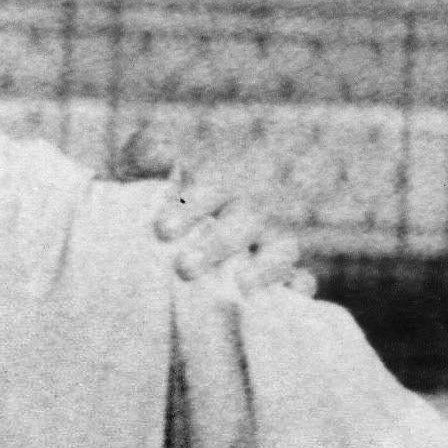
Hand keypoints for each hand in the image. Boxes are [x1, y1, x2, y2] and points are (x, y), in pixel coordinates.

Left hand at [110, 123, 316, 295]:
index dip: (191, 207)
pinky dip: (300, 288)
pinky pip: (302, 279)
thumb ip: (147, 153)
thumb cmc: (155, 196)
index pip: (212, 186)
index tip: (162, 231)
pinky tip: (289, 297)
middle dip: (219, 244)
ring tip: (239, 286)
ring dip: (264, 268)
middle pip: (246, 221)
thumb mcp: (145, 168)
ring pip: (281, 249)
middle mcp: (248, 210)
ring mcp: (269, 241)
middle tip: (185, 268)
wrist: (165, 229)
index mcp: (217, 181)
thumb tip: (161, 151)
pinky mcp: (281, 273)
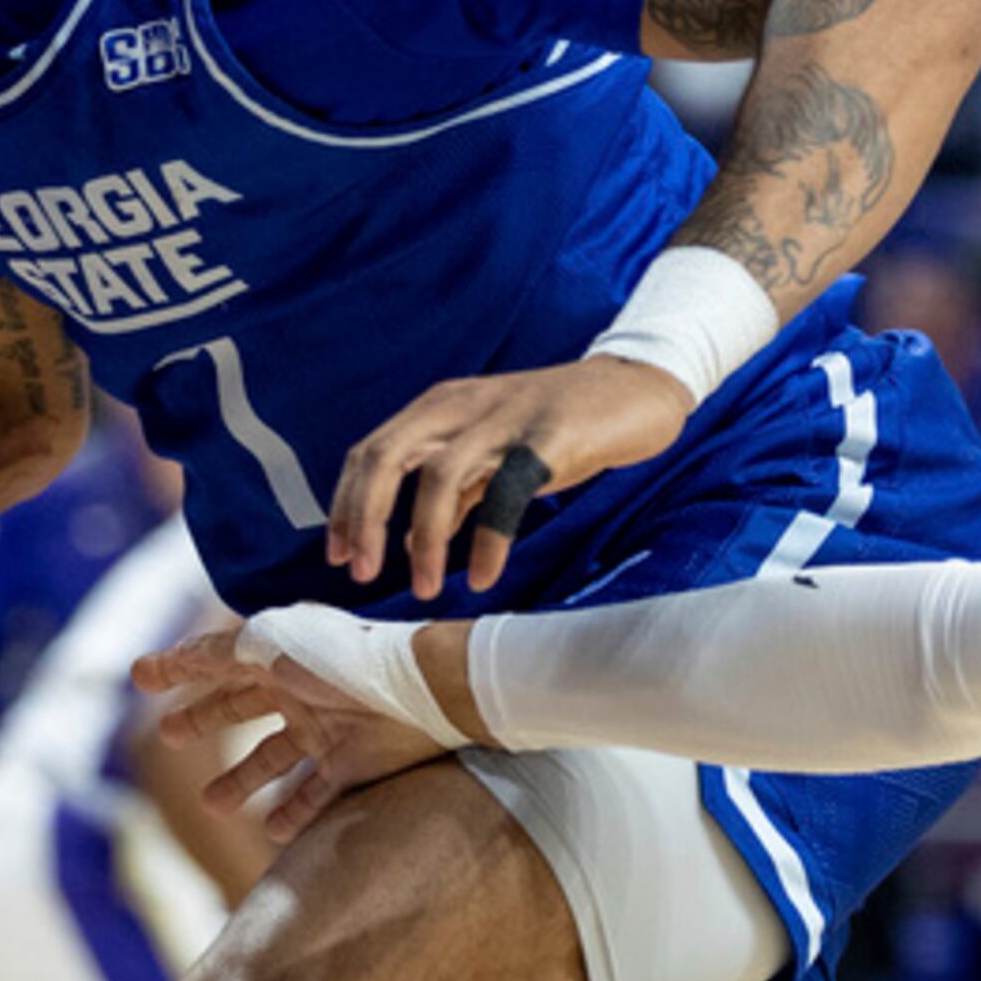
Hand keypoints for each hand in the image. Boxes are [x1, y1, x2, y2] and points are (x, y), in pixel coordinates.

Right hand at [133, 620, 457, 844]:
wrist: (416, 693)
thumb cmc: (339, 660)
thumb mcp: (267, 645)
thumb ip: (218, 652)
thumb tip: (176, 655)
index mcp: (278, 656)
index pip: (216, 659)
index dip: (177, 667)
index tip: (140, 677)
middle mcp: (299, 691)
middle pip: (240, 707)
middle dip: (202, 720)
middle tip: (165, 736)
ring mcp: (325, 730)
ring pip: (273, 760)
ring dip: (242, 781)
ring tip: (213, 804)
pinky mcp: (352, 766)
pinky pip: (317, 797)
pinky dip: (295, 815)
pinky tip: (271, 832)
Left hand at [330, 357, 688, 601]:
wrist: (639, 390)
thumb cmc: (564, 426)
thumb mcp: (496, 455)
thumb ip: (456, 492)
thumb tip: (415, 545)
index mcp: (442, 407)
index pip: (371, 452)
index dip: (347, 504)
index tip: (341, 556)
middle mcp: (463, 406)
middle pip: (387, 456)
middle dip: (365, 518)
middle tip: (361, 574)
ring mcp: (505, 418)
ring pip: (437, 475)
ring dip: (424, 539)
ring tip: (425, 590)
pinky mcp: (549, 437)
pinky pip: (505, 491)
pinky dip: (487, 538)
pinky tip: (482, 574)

* * * * *

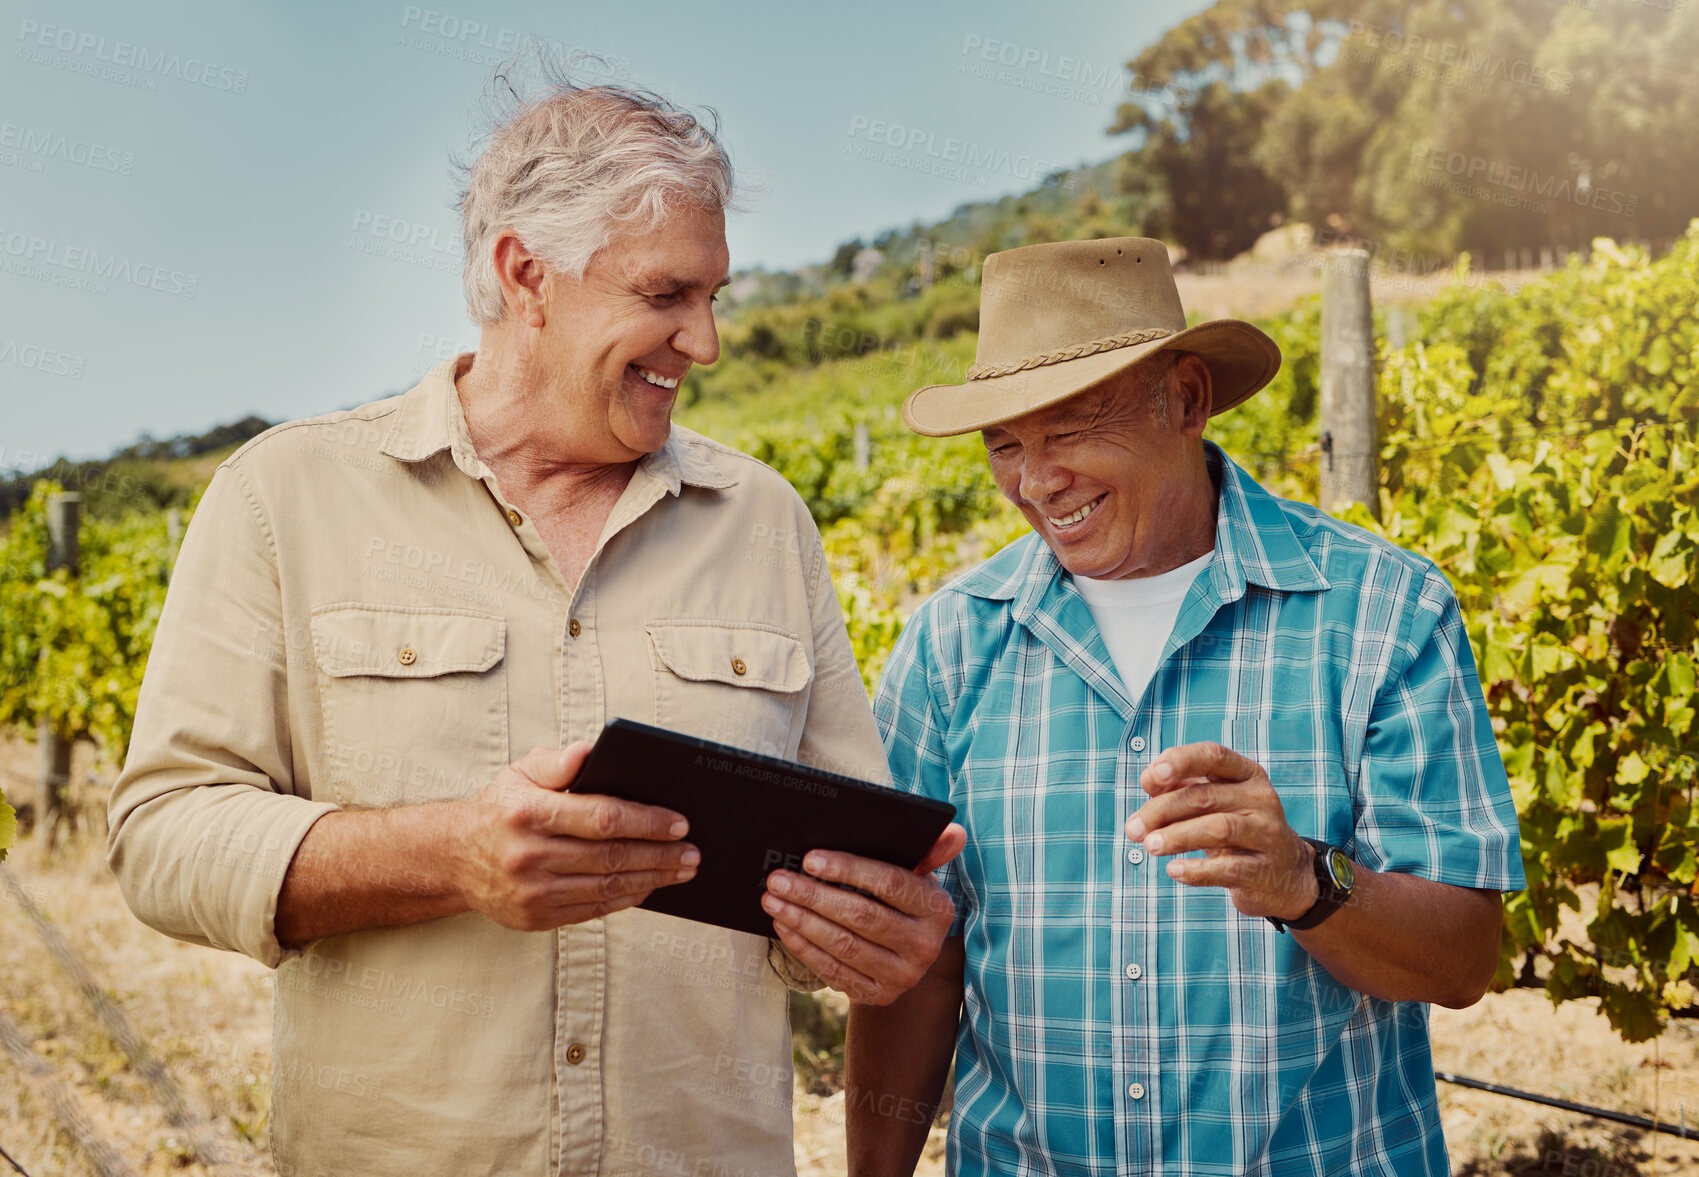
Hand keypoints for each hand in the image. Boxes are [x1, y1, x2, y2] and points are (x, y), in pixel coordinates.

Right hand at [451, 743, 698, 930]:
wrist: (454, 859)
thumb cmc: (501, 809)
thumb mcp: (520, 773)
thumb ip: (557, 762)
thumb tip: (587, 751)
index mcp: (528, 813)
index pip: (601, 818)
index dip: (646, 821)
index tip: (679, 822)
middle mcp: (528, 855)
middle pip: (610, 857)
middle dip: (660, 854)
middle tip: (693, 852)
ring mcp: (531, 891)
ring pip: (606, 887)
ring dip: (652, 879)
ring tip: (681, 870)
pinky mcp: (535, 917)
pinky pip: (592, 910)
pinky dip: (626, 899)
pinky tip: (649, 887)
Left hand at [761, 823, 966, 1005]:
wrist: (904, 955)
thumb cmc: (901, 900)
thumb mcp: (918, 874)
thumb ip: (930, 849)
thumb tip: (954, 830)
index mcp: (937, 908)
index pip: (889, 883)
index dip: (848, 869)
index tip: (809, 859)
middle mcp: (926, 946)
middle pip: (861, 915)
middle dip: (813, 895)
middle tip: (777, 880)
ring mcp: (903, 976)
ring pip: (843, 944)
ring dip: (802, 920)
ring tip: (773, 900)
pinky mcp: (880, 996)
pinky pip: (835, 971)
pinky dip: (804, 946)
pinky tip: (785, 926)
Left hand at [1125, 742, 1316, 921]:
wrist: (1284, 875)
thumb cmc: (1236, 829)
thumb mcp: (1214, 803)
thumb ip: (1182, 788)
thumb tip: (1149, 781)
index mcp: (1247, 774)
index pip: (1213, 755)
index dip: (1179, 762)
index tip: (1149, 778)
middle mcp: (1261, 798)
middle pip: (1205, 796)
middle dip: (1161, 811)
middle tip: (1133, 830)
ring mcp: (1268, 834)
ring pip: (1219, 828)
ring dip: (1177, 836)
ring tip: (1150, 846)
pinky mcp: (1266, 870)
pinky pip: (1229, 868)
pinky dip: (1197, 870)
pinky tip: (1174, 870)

* * * * *

Problem |
Quote the lines above exactly, starting with the one that has "ring dip: (264, 268)" and ending with the one that has "pinky mcp: (549, 437)"; drop the pictures and include nothing else.

Response area |
ring dip: (264, 268)
middle pip: (246, 221)
thumb mcp: (145, 168)
ring pip: (281, 249)
middle mcp: (248, 210)
ring mcp: (269, 241)
middle tip: (185, 268)
wrist: (165, 229)
index mcp: (217, 181)
thumb tip: (161, 151)
pinky mcp: (281, 273)
Hand keypoints for each hand in the image. Boxes are [x1, y1, x2, y2] and points are (x, y), in pixel coordinates.

Right hand at [133, 620, 457, 844]:
wrist: (416, 693)
thumb cmc: (339, 660)
thumb mcp: (267, 645)
thumb ip: (218, 652)
thumb tip: (176, 655)
index mcp: (278, 656)
index pip: (216, 659)
index dip: (177, 667)
index tip: (140, 677)
middle mcp: (299, 691)
middle pip: (240, 707)
middle dip: (202, 720)
middle tip: (165, 736)
ring mcp: (325, 730)
ring pip: (273, 760)
ring dip: (242, 781)
ring tip: (213, 804)
pinky mcp: (352, 766)
pinky pip: (317, 797)
pinky dip: (295, 815)
pinky tip: (271, 832)
Left hand at [330, 357, 688, 601]:
wrist: (639, 390)
thumb cmc: (564, 426)
thumb mcp: (496, 455)
thumb ip: (456, 492)
thumb tip: (415, 545)
index mcp: (442, 407)
index pip: (371, 452)
index dip: (347, 504)
index tip: (341, 556)
middle mcp: (463, 406)
middle pip: (387, 456)
middle dip: (365, 518)
middle tip: (361, 574)
ring mcp: (505, 418)
ring pip: (437, 475)
ring dip: (424, 539)
ring tip: (425, 590)
pinky mcp: (549, 437)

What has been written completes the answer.